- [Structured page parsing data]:
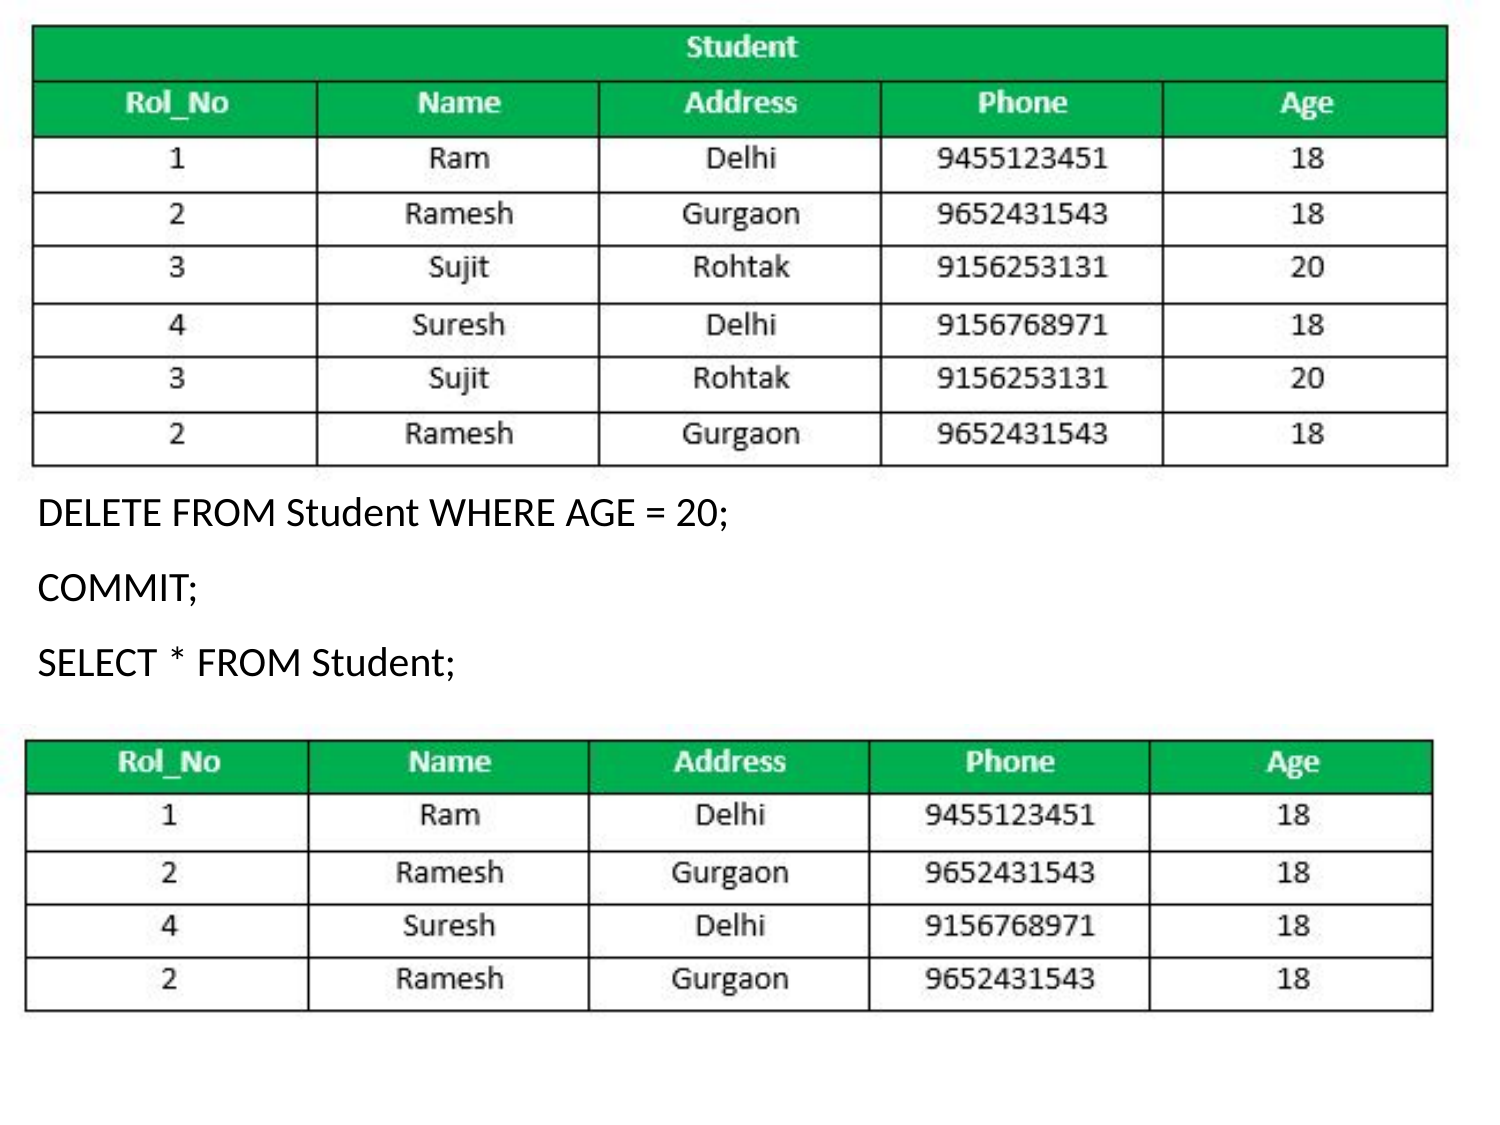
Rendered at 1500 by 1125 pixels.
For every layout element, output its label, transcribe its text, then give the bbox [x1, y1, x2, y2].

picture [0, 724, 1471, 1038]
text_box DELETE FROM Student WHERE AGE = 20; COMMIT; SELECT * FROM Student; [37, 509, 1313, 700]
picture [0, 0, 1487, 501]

- [ASSIGNED TASK]:
Give back each entry verbatim but drop its pictures.

- [RESPONSE FOR THIS EXERCISE]:
Rendered at 1500 by 1125 pixels.
For every layout element, output its label, transcribe its text, then give the bbox [x1, y1, x2, y2].

picture [0, 724, 1471, 1038]
text_box DELETE FROM Student WHERE AGE = 20; COMMIT; SELECT * FROM Student; [37, 509, 1313, 700]
picture [0, 0, 1487, 501]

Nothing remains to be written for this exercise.